Data section:
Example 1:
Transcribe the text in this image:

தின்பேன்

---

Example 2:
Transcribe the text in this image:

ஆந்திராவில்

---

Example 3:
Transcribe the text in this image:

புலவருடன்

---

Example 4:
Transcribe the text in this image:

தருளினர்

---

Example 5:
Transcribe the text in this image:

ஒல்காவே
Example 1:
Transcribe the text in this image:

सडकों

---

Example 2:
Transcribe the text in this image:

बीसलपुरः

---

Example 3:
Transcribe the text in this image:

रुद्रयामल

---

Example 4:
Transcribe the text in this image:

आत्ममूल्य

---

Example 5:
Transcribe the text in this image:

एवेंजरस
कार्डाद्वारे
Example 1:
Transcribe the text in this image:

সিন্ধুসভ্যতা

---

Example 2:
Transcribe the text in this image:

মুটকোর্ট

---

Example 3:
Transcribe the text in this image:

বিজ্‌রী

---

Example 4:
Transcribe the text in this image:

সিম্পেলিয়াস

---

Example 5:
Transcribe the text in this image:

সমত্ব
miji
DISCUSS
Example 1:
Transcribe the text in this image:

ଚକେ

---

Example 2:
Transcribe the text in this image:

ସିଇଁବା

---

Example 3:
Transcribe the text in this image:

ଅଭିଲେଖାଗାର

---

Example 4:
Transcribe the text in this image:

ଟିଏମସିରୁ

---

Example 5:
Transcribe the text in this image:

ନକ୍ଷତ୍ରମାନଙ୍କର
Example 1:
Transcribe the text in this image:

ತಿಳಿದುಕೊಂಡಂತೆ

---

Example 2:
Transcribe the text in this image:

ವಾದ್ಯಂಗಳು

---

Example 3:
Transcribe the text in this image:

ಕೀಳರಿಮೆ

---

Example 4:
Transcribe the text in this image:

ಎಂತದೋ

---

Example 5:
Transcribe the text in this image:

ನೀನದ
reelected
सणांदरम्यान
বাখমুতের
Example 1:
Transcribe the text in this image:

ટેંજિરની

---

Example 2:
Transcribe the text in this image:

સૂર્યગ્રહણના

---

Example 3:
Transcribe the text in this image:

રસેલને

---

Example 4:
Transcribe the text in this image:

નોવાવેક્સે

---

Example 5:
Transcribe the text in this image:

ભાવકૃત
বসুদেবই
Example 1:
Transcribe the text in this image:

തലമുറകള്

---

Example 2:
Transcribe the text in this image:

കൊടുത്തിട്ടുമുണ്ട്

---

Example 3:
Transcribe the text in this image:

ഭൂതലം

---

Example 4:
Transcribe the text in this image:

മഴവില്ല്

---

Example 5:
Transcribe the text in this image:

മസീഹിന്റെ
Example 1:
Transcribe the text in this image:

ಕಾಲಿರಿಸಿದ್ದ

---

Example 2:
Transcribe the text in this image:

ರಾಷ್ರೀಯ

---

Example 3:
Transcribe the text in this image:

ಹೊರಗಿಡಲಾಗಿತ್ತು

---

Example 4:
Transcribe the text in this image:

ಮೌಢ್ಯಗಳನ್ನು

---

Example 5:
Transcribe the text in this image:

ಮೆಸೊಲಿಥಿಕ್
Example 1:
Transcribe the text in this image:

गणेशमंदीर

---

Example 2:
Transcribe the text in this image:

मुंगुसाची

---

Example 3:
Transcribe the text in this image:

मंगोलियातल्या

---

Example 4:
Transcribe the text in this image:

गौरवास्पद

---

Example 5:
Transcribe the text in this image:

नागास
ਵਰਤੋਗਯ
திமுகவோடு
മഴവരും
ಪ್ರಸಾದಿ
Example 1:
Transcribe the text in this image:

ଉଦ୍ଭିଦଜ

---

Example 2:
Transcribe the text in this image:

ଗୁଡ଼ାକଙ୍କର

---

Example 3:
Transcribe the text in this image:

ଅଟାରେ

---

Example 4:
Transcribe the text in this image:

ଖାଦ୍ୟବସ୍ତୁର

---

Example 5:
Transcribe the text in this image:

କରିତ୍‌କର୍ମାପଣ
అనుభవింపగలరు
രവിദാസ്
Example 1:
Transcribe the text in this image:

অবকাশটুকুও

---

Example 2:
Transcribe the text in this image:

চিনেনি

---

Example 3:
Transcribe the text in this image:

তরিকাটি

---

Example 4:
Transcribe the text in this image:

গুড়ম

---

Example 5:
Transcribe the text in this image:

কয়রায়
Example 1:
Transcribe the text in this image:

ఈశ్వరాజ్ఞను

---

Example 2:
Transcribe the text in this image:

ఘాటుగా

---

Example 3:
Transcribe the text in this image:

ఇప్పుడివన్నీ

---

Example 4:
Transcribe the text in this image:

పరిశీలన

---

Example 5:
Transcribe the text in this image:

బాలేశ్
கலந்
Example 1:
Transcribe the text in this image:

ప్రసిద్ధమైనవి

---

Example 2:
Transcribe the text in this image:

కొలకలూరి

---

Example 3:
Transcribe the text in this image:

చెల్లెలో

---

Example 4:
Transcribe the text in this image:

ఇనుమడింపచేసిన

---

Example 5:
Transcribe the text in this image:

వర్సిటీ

What the task asks: Give the full listing above again, exactly as it was presented.

Result:
Example 1:
Transcribe the text in this image:

தின்பேன்

---

Example 2:
Transcribe the text in this image:

ஆந்திராவில்

---

Example 3:
Transcribe the text in this image:

புலவருடன்

---

Example 4:
Transcribe the text in this image:

தருளினர்

---

Example 5:
Transcribe the text in this image:

ஒல்காவே
Example 1:
Transcribe the text in this image:

सडकों

---

Example 2:
Transcribe the text in this image:

बीसलपुरः

---

Example 3:
Transcribe the text in this image:

रुद्रयामल

---

Example 4:
Transcribe the text in this image:

आत्ममूल्य

---

Example 5:
Transcribe the text in this image:

एवेंजरस
कार्डाद्वारे
Example 1:
Transcribe the text in this image:

সিন্ধুসভ্যতা

---

Example 2:
Transcribe the text in this image:

মুটকোর্ট

---

Example 3:
Transcribe the text in this image:

বিজ্‌রী

---

Example 4:
Transcribe the text in this image:

সিম্পেলিয়াস

---

Example 5:
Transcribe the text in this image:

সমত্ব
miji
DISCUSS
Example 1:
Transcribe the text in this image:

ଚକେ

---

Example 2:
Transcribe the text in this image:

ସିଇଁବା

---

Example 3:
Transcribe the text in this image:

ଅଭିଲେଖାଗାର

---

Example 4:
Transcribe the text in this image:

ଟିଏମସିରୁ

---

Example 5:
Transcribe the text in this image:

ନକ୍ଷତ୍ରମାନଙ୍କର
Example 1:
Transcribe the text in this image:

ತಿಳಿದುಕೊಂಡಂತೆ

---

Example 2:
Transcribe the text in this image:

ವಾದ್ಯಂಗಳು

---

Example 3:
Transcribe the text in this image:

ಕೀಳರಿಮೆ

---

Example 4:
Transcribe the text in this image:

ಎಂತದೋ

---

Example 5:
Transcribe the text in this image:

ನೀನದ
reelected
सणांदरम्यान
বাখমুতের
Example 1:
Transcribe the text in this image:

ટેંજિરની

---

Example 2:
Transcribe the text in this image:

સૂર્યગ્રહણના

---

Example 3:
Transcribe the text in this image:

રસેલને

---

Example 4:
Transcribe the text in this image:

નોવાવેક્સે

---

Example 5:
Transcribe the text in this image:

ભાવકૃત
বসুদেবই
Example 1:
Transcribe the text in this image:

തലമുറകള്

---

Example 2:
Transcribe the text in this image:

കൊടുത്തിട്ടുമുണ്ട്

---

Example 3:
Transcribe the text in this image:

ഭൂതലം

---

Example 4:
Transcribe the text in this image:

മഴവില്ല്

---

Example 5:
Transcribe the text in this image:

മസീഹിന്റെ
Example 1:
Transcribe the text in this image:

ಕಾಲಿರಿಸಿದ್ದ

---

Example 2:
Transcribe the text in this image:

ರಾಷ್ರೀಯ

---

Example 3:
Transcribe the text in this image:

ಹೊರಗಿಡಲಾಗಿತ್ತು

---

Example 4:
Transcribe the text in this image:

ಮೌಢ್ಯಗಳನ್ನು

---

Example 5:
Transcribe the text in this image:

ಮೆಸೊಲಿಥಿಕ್
Example 1:
Transcribe the text in this image:

गणेशमंदीर

---

Example 2:
Transcribe the text in this image:

मुंगुसाची

---

Example 3:
Transcribe the text in this image:

मंगोलियातल्या

---

Example 4:
Transcribe the text in this image:

गौरवास्पद

---

Example 5:
Transcribe the text in this image:

नागास
ਵਰਤੋਗਯ
திமுகவோடு
മഴവരും
ಪ್ರಸಾದಿ
Example 1:
Transcribe the text in this image:

ଉଦ୍ଭିଦଜ

---

Example 2:
Transcribe the text in this image:

ଗୁଡ଼ାକଙ୍କର

---

Example 3:
Transcribe the text in this image:

ଅଟାରେ

---

Example 4:
Transcribe the text in this image:

ଖାଦ୍ୟବସ୍ତୁର

---

Example 5:
Transcribe the text in this image:

କରିତ୍‌କର୍ମାପଣ
అనుభవింపగలరు
രവിദാസ്
Example 1:
Transcribe the text in this image:

অবকাশটুকুও

---

Example 2:
Transcribe the text in this image:

চিনেনি

---

Example 3:
Transcribe the text in this image:

তরিকাটি

---

Example 4:
Transcribe the text in this image:

গুড়ম

---

Example 5:
Transcribe the text in this image:

কয়রায়
Example 1:
Transcribe the text in this image:

ఈశ్వరాజ్ఞను

---

Example 2:
Transcribe the text in this image:

ఘాటుగా

---

Example 3:
Transcribe the text in this image:

ఇప్పుడివన్నీ

---

Example 4:
Transcribe the text in this image:

పరిశీలన

---

Example 5:
Transcribe the text in this image:

బాలేశ్
கலந்
Example 1:
Transcribe the text in this image:

ప్రసిద్ధమైనవి

---

Example 2:
Transcribe the text in this image:

కొలకలూరి

---

Example 3:
Transcribe the text in this image:

చెల్లెలో

---

Example 4:
Transcribe the text in this image:

ఇనుమడింపచేసిన

---

Example 5:
Transcribe the text in this image:

వర్సిటీ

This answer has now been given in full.